Dinner itself has also changed. For many people, it rarely means cooking from scratch. They may prefer other options, like subscription meal kits, frozen food, delivery, take-out fare, and restaurant dining.

“Family dinner doesn’t have to be dinner and it doesn’t have to be family,” Fishel says.

“I think it’s any two people,” she says. “It may be beyond the pale to get everybody together night after night. Some families I know have a rule that no one eats alone. In some families, kids have veggies with hummus at 5 p.m. because they’re really hungry and eat more of a meal with a parent later on.”

Family Dinners: The COVID-19 Effect

One of the few upsides of the early part of the pandemic, when many people stayed home as much as possible, was that hectic family commitments that involved going out were literally off the table. Eating dinner at home was more likely, whether you cooked or baked more than usual (sourdough bread, anyone?) or ordered in.

A little over a year into the pandemic, Fishel teamed up with Making Caring Common, a Harvard Graduate School of Education project, to survey more than 500 parents about family dinners.

“Over 60% said they were having family dinner more often,” Fishel says. And most of those parents – 80% – said they wanted to keep that up. “Parents even reported an improvement in the quality of their family dinners,” Fishel says. “They talked more about their days, laughed more, connected more, and talked about the news.”

As we’re settling into the “new normal,” what will it take to keep family dinners in the mix?

Family Dinners: It Becomes Tradition

If family dinner is important to you, it’s likely because they were part of your childhood.

If you grew up in the strict family dinner era, you might not have liked being told to eat everything on your plate or getting a nightly table manners lesson.
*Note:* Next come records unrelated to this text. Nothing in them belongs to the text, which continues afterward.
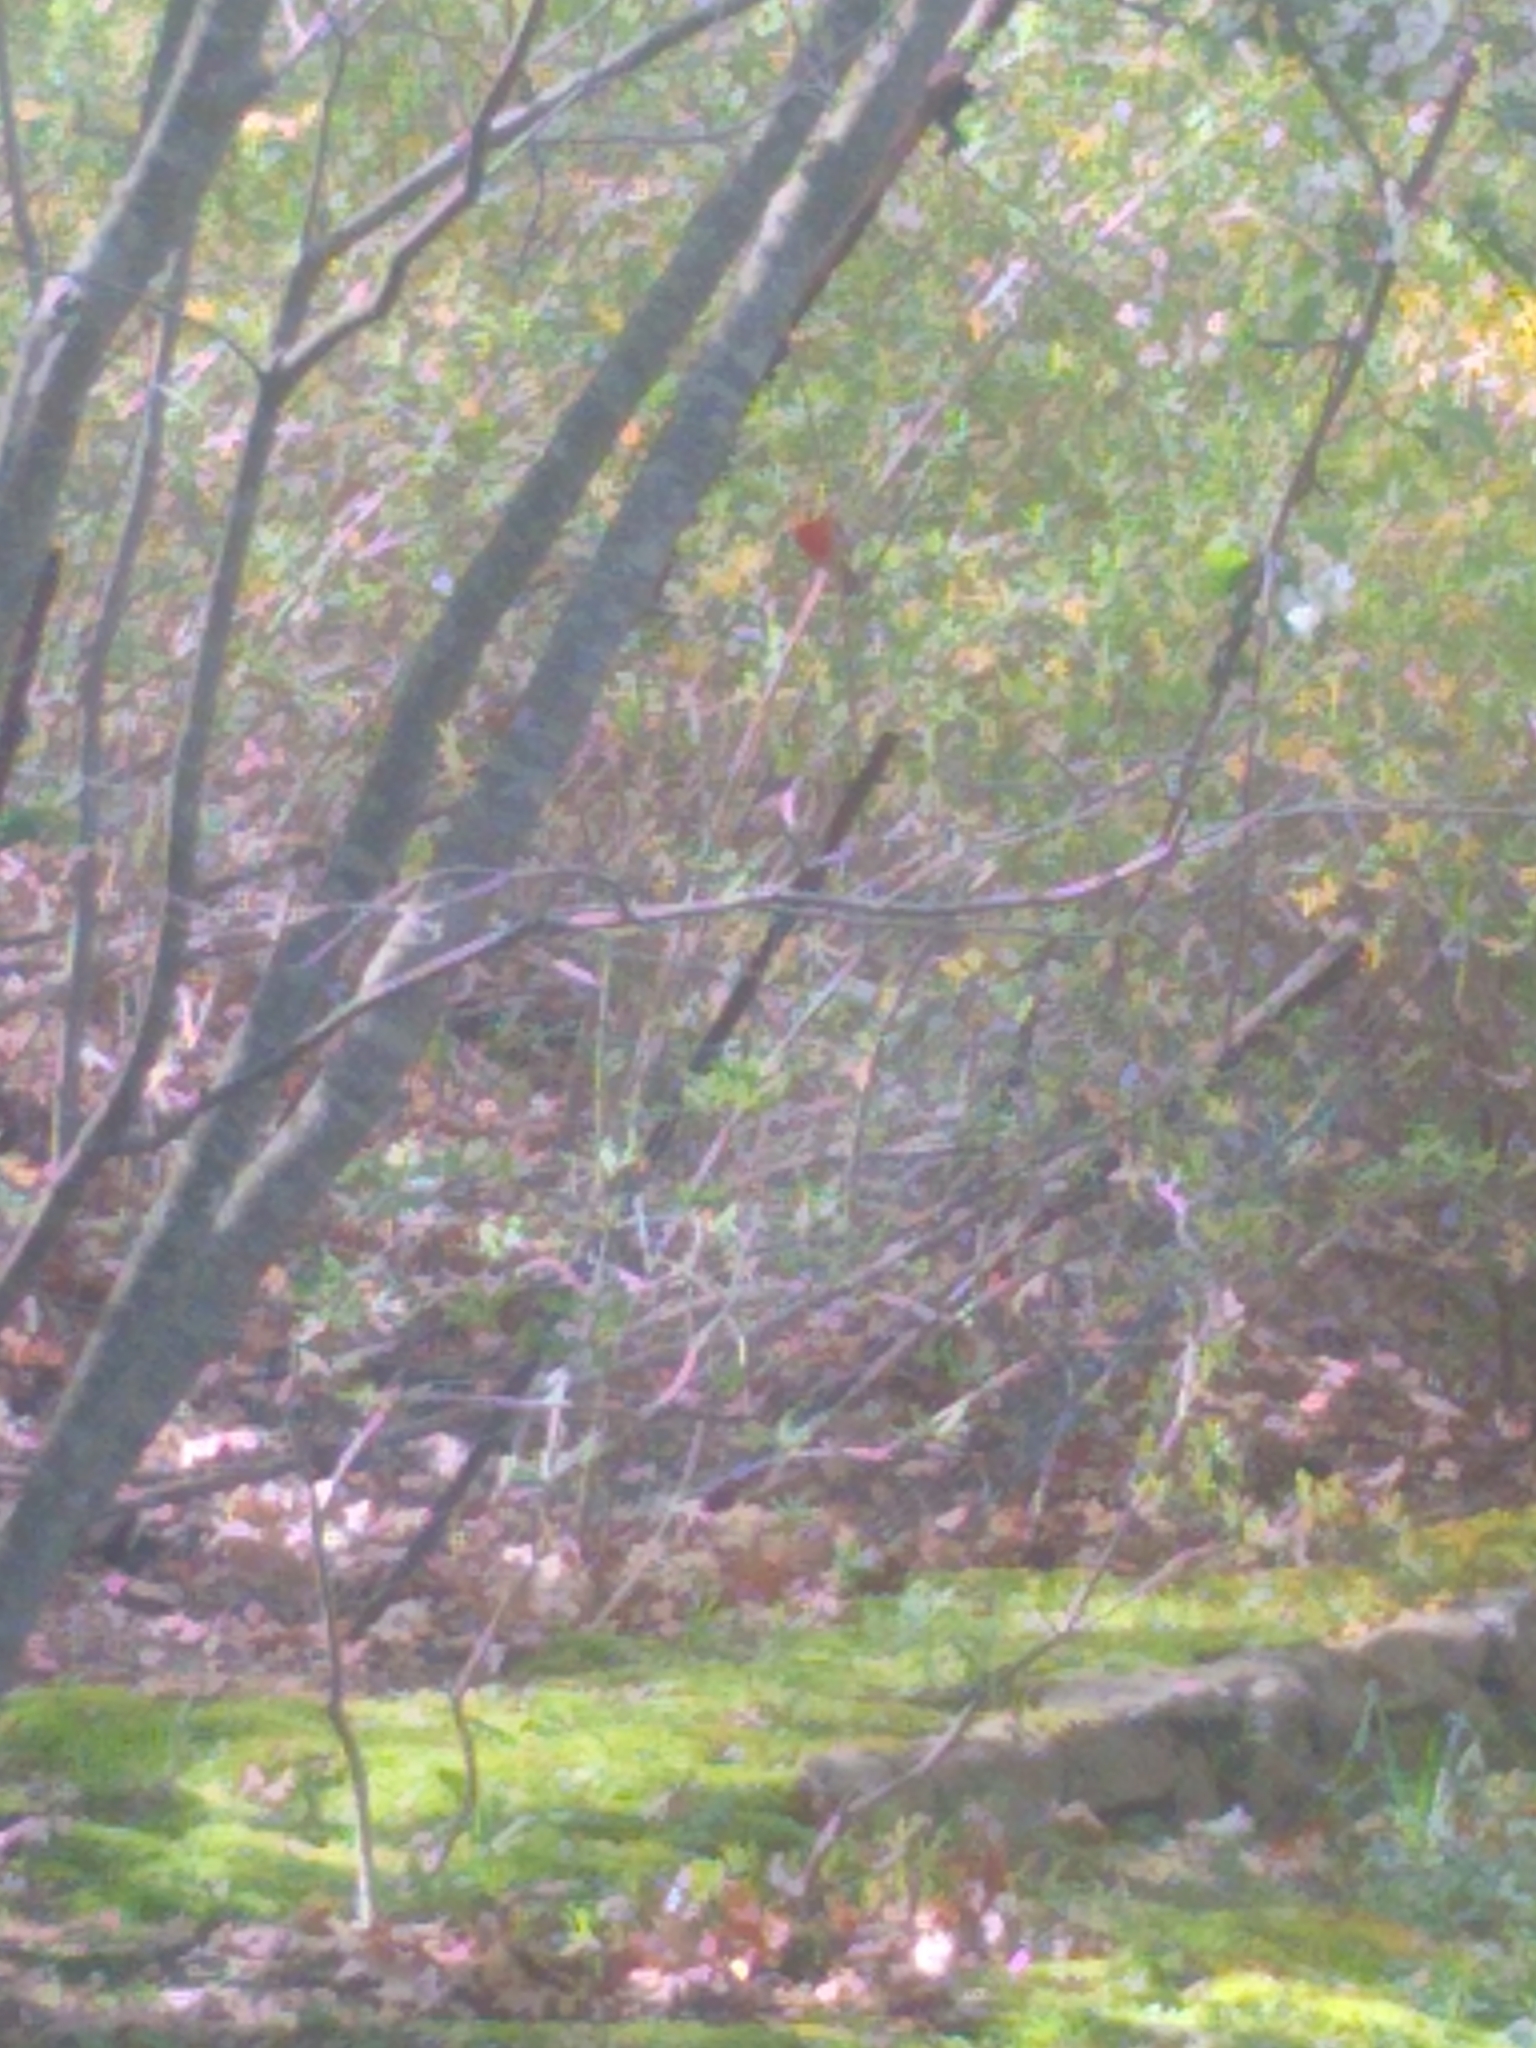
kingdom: Animalia
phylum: Chordata
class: Aves
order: Passeriformes
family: Cardinalidae
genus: Cardinalis
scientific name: Cardinalis cardinalis
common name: Northern cardinal
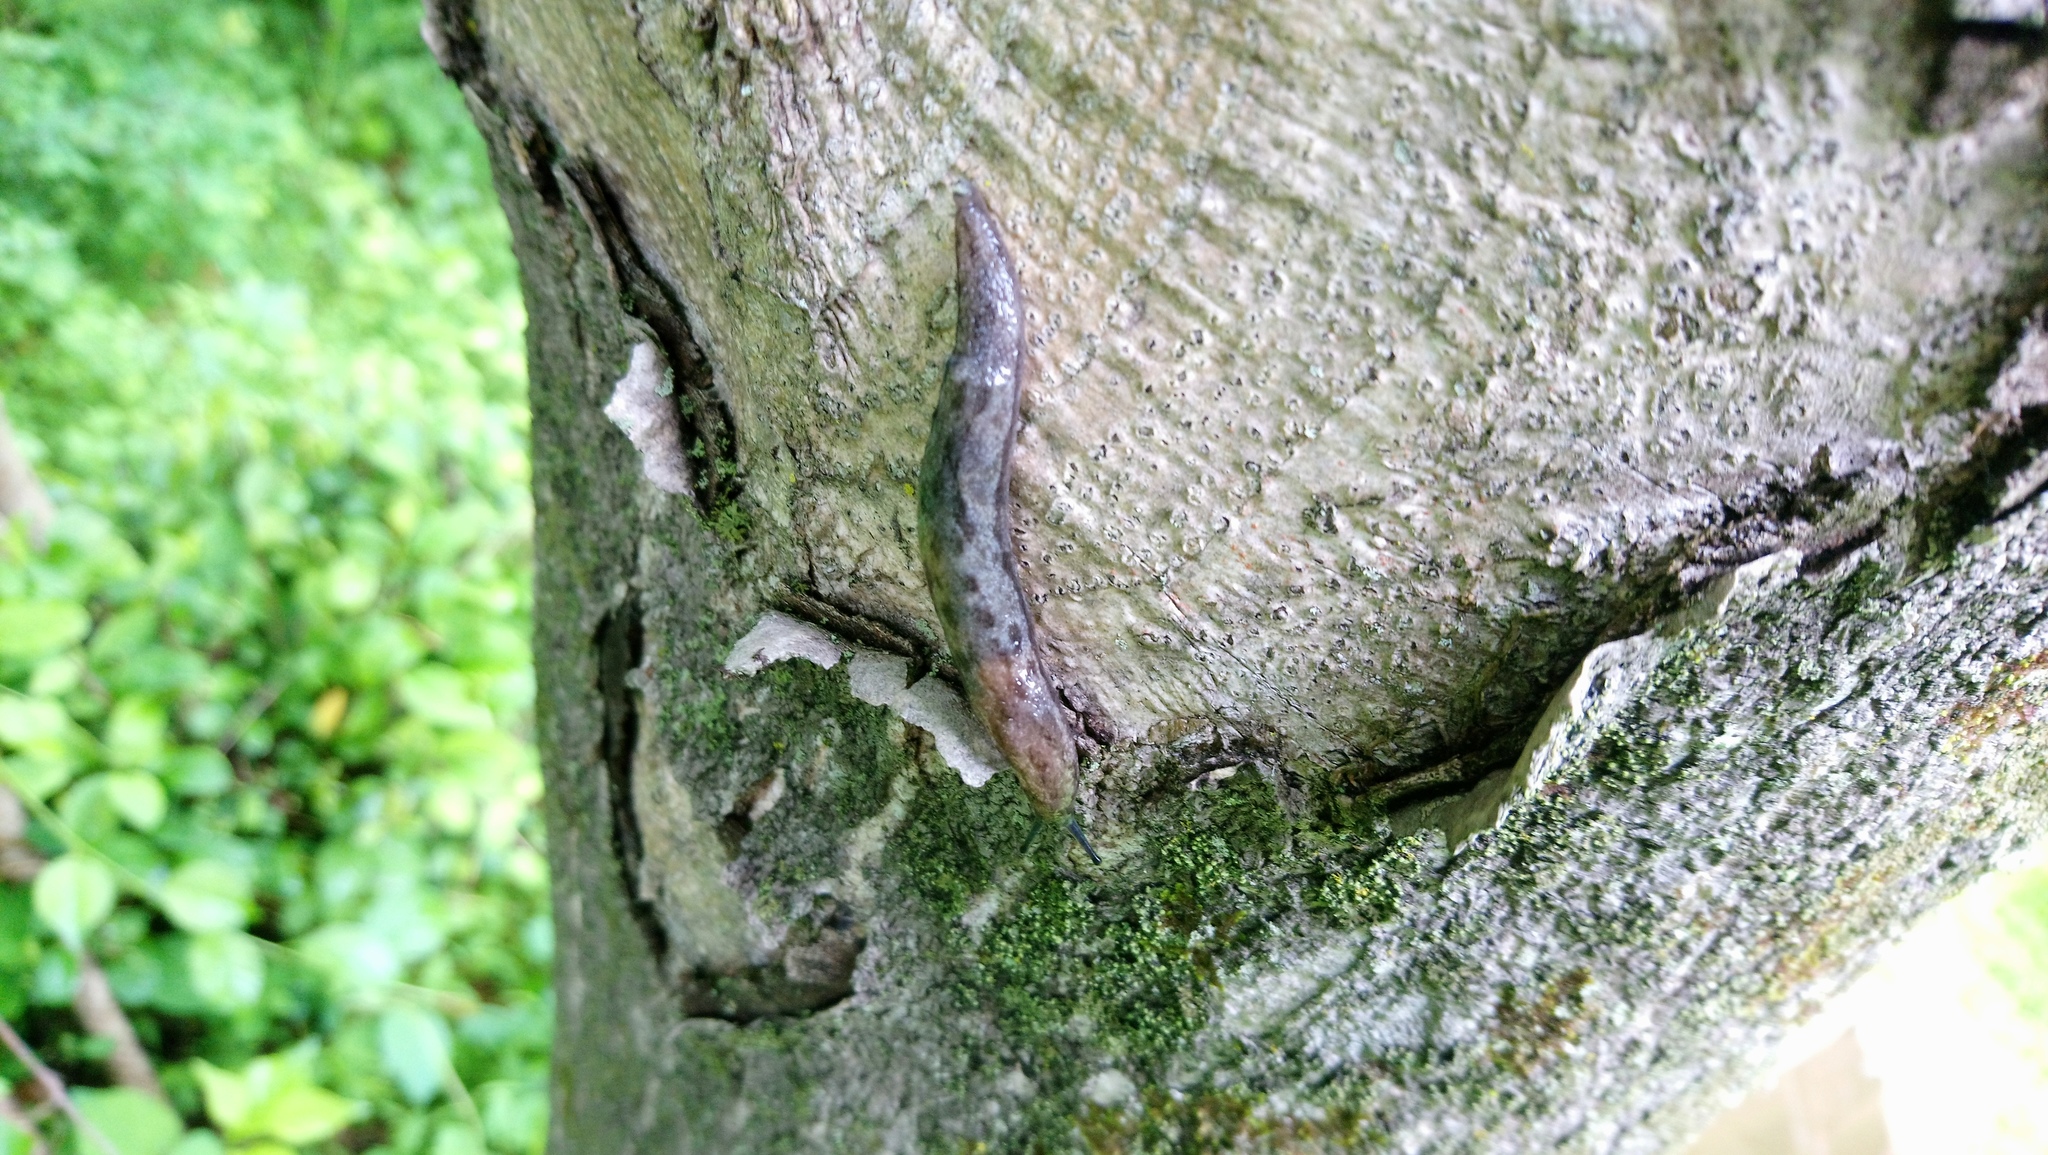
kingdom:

But even so, you’re more likely to prioritize family dinners as an adult.

“Family meal traditions may encourage more frequent family meals across generations,” says Dianne Neumark-Sztainer, PhD, head of the Division of Epidemiology and Community Health at the University of Minnesota School of Public Health. “Parents who ate six to seven family meals a week while growing up reported significantly more frequent family meals with their current family.”

Some even make a career of it.

“Family dinner is at the core of what we do,” says Caroline Galzin, who, with her husband, Tony, owns Nicky’s Coal Fired restaurant in Nashville, where Mondays are family night. “Everything’s inspired by Tony’s big Italian family and the atmosphere around mealtimes when he grew up,” Galzin says. “Everyone brought something different and lots of people gathered to share a meal.”

Family Dinner: The Benefits

Children who eat regular family dinners experience less depression, anxiety, and eating disorders, have bigger vocabularies, get better grades, have higher self-esteem, and eat more fruits and vegetables, says dietitian Maryann Jacobsen, author of The Family Dinner Solution.

 

 

“But we don’t need studies to know that gathering as a family in a positive atmosphere is good for us,” Jacobsen says. “It brings us together, promotes closeness, and shows kids that food matters.”

It also sets up eating patterns that can last a long time.

“Even when kids don’t eat everything we serve, we know from research that the food kids are exposed to most during childhood are the same foods they prefer in adulthood,” Jacobsen says.

The Challenges

The table can be a tricky place to navigate family dynamics. That is, if you can get there at all.

“When I talk to families across the country, being busy is the No. 1 obstacle of having a family meal together,” Fishel says. “Parents work different shifts or kids have extracurricular activities around the dinner hour.”

Other common issues include picky eating, conflict at the table, and tight budgets.

The key is to be flexible – and not give up, Jacobsen says. Make it something that works for your family – however you define it. Prize connection, not perfect attendance or a showstopping menu.

“I’m not going to lie: It takes commitment to plan and have family meals every week,” Jacobsen says. “But now that my kids are older, I can see that it’s worth it.”